(Stored items from a collection)
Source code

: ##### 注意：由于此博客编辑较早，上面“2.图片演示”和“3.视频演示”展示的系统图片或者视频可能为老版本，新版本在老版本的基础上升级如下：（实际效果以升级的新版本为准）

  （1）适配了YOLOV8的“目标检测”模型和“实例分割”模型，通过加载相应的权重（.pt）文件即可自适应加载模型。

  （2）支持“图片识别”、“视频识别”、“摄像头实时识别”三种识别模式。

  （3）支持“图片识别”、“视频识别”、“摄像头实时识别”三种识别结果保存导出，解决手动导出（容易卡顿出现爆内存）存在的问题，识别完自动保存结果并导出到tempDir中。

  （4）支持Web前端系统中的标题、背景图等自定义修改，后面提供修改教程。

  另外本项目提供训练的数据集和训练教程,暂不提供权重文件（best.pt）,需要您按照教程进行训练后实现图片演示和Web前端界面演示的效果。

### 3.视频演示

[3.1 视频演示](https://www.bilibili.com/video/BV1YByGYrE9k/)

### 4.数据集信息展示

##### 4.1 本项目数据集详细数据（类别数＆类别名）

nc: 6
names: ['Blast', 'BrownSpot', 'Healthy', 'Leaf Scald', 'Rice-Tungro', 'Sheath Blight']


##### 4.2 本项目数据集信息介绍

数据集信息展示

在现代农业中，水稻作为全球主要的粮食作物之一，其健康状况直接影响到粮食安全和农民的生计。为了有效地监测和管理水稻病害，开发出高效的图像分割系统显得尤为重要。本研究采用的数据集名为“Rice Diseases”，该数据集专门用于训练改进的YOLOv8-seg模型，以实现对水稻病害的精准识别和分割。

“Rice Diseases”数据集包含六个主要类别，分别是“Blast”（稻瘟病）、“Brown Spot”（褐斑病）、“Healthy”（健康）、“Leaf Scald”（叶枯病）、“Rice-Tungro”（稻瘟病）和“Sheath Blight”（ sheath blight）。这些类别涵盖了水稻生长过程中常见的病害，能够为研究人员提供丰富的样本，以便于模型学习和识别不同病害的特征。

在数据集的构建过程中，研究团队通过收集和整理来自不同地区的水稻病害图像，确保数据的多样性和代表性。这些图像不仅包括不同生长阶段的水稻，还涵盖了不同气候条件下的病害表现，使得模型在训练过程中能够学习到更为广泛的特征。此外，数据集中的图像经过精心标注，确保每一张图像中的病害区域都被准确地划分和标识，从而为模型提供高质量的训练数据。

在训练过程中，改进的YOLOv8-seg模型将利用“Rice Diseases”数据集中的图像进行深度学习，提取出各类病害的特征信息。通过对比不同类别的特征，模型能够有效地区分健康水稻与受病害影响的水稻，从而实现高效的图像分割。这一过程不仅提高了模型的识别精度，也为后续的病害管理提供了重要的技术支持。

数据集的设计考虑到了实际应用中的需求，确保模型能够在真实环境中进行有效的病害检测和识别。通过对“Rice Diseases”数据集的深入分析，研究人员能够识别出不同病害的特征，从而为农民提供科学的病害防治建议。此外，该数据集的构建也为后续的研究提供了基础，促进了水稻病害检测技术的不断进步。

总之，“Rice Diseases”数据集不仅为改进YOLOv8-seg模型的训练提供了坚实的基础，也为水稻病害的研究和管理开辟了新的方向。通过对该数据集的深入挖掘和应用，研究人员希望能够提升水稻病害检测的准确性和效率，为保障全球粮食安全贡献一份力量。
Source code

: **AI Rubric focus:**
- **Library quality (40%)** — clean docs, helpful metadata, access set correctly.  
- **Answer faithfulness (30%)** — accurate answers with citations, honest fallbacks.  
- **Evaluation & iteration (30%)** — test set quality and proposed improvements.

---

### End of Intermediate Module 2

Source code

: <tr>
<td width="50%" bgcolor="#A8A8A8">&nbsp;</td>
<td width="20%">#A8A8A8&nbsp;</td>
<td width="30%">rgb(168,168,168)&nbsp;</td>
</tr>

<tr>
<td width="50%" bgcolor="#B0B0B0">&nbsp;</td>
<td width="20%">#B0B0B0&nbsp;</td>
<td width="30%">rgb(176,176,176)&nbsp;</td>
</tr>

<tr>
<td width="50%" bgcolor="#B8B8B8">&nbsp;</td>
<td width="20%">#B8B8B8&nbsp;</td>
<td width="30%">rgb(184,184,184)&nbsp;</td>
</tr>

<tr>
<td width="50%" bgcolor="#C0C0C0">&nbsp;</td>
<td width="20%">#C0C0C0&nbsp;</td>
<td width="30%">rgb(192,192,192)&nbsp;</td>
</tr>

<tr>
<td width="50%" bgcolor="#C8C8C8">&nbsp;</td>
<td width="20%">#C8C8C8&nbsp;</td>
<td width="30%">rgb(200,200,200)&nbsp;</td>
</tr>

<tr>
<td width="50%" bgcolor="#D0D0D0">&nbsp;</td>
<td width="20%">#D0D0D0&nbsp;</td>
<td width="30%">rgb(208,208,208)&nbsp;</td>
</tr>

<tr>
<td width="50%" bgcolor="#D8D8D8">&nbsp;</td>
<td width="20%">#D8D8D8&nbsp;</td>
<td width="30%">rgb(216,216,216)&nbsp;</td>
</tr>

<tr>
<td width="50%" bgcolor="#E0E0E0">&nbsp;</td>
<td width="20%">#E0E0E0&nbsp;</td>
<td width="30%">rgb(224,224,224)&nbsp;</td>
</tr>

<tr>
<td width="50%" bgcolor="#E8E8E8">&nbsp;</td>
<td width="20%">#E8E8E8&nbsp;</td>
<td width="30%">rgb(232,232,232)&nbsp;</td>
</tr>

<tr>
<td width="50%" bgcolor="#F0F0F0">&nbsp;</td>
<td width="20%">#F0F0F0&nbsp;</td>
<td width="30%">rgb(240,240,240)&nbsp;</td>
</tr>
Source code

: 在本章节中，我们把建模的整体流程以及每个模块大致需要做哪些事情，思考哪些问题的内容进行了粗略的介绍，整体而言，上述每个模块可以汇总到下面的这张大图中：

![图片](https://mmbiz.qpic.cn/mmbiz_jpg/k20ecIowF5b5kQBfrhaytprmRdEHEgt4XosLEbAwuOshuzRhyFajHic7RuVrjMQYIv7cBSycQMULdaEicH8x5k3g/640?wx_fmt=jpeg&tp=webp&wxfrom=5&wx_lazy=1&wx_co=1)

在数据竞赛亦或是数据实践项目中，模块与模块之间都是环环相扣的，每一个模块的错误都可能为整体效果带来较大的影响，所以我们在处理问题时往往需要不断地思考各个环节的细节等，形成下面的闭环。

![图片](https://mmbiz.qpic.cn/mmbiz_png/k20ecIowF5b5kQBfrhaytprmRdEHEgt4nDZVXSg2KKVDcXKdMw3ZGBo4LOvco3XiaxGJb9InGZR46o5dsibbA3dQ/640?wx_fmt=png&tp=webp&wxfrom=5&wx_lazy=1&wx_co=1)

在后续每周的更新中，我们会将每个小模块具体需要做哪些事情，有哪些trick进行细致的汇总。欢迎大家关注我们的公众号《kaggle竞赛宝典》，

- **Problem description**
Find the lines above that contain the word "Scald" and collect them.

- **Result for this exercise**
names: ['Blast', 'BrownSpot', 'Healthy', 'Leaf Scald', 'Rice-Tungro', 'Sheath Blight']
“Rice Diseases”数据集包含六个主要类别，分别是“Blast”（稻瘟病）、“Brown Spot”（褐斑病）、“Healthy”（健康）、“Leaf Scald”（叶枯病）、“Rice-Tungro”（稻瘟病）和“Sheath Blight”（ sheath blight）。这些类别涵盖了水稻生长过程中常见的病害，能够为研究人员提供丰富的样本，以便于模型学习和识别不同病害的特征。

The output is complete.